Едва же он произнес эти слова,
выражающие смиренное раскаяние его, как отец, поспешно
выйдя навстречу ему, принял его с любовью больше прежней
и тотчас, миновав обе низшие степени, возвратил ему
прежнее достоинство сына, не довольствуясь меньшими
дарами. Поэтому и мы должны ускорять свое шествие, чтобы
посредством никогда не перестающей благодати любви
взойдя на третью степень сынов, почитающих своим все,
принадлежащее отцу, удостоились воспринять на себя образ
и подобие Небесного Отца и, следуя примеру истинного
Сына Его, могли взывать: "все, что имеет Отец, есть Мое"
(Ин.16:15). Святой апостол по отношению к нам говорит:
"все ваше: Павел ли, или Аполлос, или Кифа, или мир, или
жизнь, или смерть, или настоящее, или будущее, – все
ваше" (1Кор.3:21–22). Также и слова Спасителя побуждают
нас к тому, чтобы мы старались уподобляться Богу:
"будьте совершенны, – говорит он, – как (Это означает не
равенство, а подобие качеств, мы не можем сравняться с
Богом, а только можем подражать, уподобляться Ему)
совершен Отец ваш Небесный" (Мф.5:48). Ибо у тех,
которые находятся в состоянии рабов и наемников,
расположение к добру иногда прерывается, т. е. когда
душа, по причине некоторого охлаждения ее чувства и по
причине развлечения мирскими удовольствиями и радостями,
перестает поражаться страхом геенны или желанием будущих
благ. Некоторая же ступень совершенства, на которой они
находятся, дает нам понять только то, что мы, начав
уклоняться от пороков из страха наказаний или в надежде
наград, можем взойти и на ступень любви: ибо "в любви, –
говорит апостол, – нет страха, но совершенная любовь
изгоняет страх, потому что в страхе есть мученье.
Боящийся несовершен в любви. Будем любить Его, потому
что Он прежде возлюбил нас" (1Ин.4:18–19). Итак, мы
можем достигнуть того истинного совершенства не иначе,
как возлюбив Бога единственно по побуждению любви, а не
по чему-либо другому; поскольку и Он прежде возлюбил нас
единственно ради нашего спасения, а не по какой-либо
другой причине. Для того-то мы должны стараться с
пламенной ревностью восходить от страха к надежде, от
надежды на ступень любви к Богу или к совершенству
добродетелей, чтобы, снискав расположение к добру,
смогли пребывать в нем неуклонно, насколько это возможно
для человеческой природы.
Великое различие находится между тем,
кто страхом геенны или надеждою будущего воздаяния
погашает в себе пламя пороков, и между тем, кто
отвращается порочности и нечистоты по чувству любви
божественной, – кто обладает благом чистоты единственно
по любви к святости, и делает все, не обращая уже
внимания на обещанную в будущем награду или наказание,
но услаждаясь сознанием настоящего доброго дела своего.
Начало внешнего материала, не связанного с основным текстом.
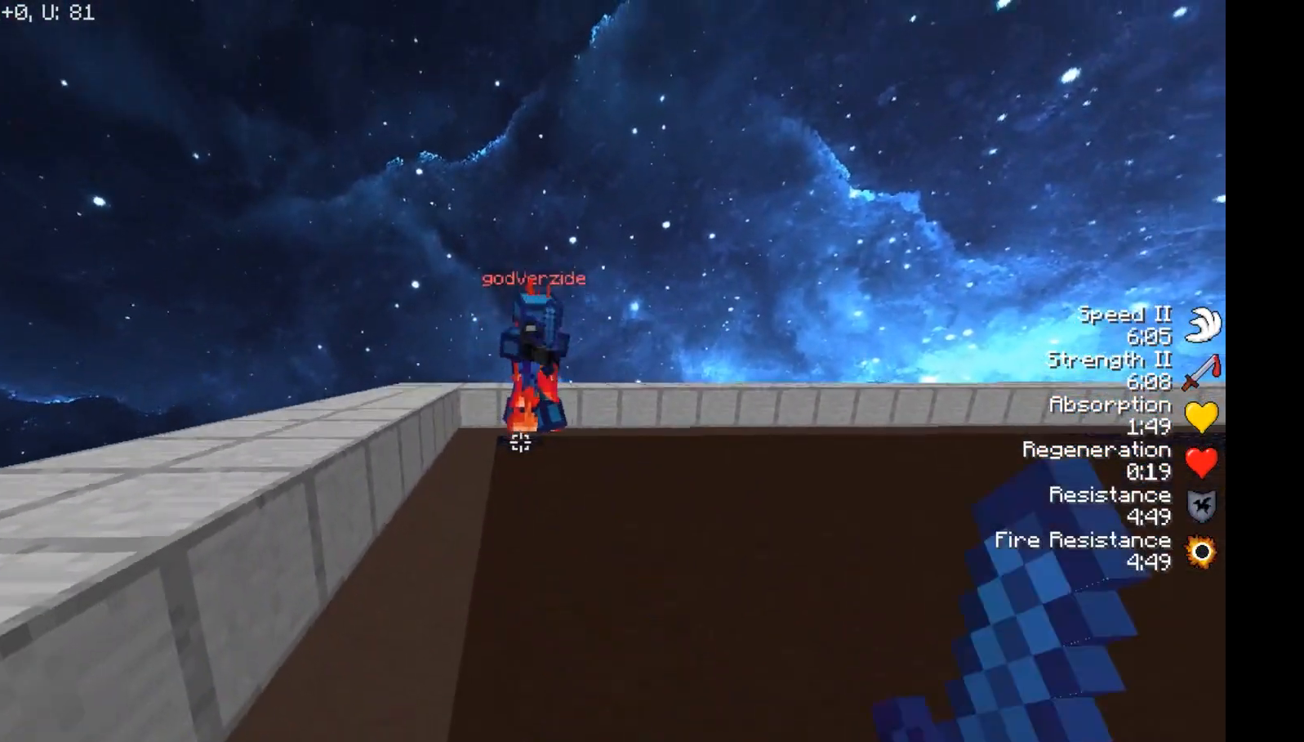
{"keys": ["w"], "mouse": ["left"], "events": [[83, "d", "down"], [167, "mouse_left", "down"], [200, "a", "down"], [200, "d", "up"], [250, "mouse_left", "up"], [350, "a", "up"], [450, "mouse_left", "down"]]}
В таком состоянии человек, хоть и не имел бы ни одного
свидетеля дел своих, не решится воспользоваться случаем
к греху и не может увлечься самыми сокровенными,
обольстительными помыслами; ибо, питая искреннейшую
любовь к добродетели, он не только не приемлет сердцем
ничего противного ей, но и с величайшим ужасом
отвращается этого. Поистине, иное дело – иметь ненависть
к порокам и плотским сквернам из чувства удовольствия,
получаемого от совершения доброго дела, иное –
обуздывать беззаконные похоти, имея в виду будущую
награду; иное – опять бояться настоящего вреда, и иное –
страшиться будущего наказания. Наконец, гораздо больше
значит не хотеть отстать от добра ради самого добра,
нежели не соглашаться на зло из боязни зла. Ибо в первом
случае добродетель является свободной, а в последнем –
как бы принужденной, как бы против воли, насильно
исторгнутой страхом наказания или желанием награды. Ибо
кто из страха уклоняется от обольщений пороков, тот,
после отнятия страхом полагаемого препятствия, снова
обратится к тому, что любит, и потому не всегда будет
тверд в своей добродетели и никогда не свободен от
нападения пороков; поскольку не будет иметь твердого и
непрерывного мира внутренней чистоты. Где не перестают
войны, там невозможно не опасаться поражений. Сколь бы
кто мужественно ни сражался, хотя бы часто наносил
противникам смертельные раны, но если он находится среди
самой битвы, то по необходимости должен иногда терпеть
удары меча вражеского. Напротив, кто, преодолев
нападение пороков, уже наслаждается спокойствием мира и
проникнут любовью к самой добродетели; тот неуклонно
пребудет в этом состоянии добродетели; коей весь уже
предан, поскольку не считает ничего для себя гибельнее,
как потерять внутреннюю чистоту. Вместе с тем ничего
приятнее, ничего драгоценнее этой чистоты не находит для
себя тот, для кого гибельное нарушение правил
добродетели или заражение себя сквернами порока служит
тяжким наказанием. Ему нисколько не прибавит честности
опасение присутствия людей, и уединение нисколько не
уменьшит ее, но, всюду и всегда нося с собою судью не
только дел, но и помышлений своих – совесть, он более
старается угождать Тому, Кого нельзя ни обмануть, ни
укрыться.
Кто, надеясь на помощь Божию, а не на
собственное старание, удостоится достигнуть этой степени
совершенства, тот из рабского состояния, в котором
действует страх, и из состояния наемнического, в котором
обнаруживается не столько признательность к благости
дающего, сколько желание заслуженной награды, переходит
в состояние усыновления, в коем не имеют места ни страх,
ни корыстное желание, но непрерывно действует никогда не
перестающая любовь. Кому приличен этот страх, а кому
любовь, сам Господь ясно открывает нам, когда укоряет
некоторых в недостатке этих добродетелей. "Сын чтит отца
и раб – господина своего; если Я отец, то где почтение
ко Мне? и если Я Господь, то где благоговение предо
Мною?" (Мал.1:6) Таким образом, необходимо бояться тому,
кто раб; "раб же тот, который знал волю господина
своего, и не был готов, и не делал по воле его, бит
будет много" (Лк.12:47–48). А кто посредством любви
достигнет уподобления Богу, тот будет находить
удовольствие в добре по самому уже расположению к добру.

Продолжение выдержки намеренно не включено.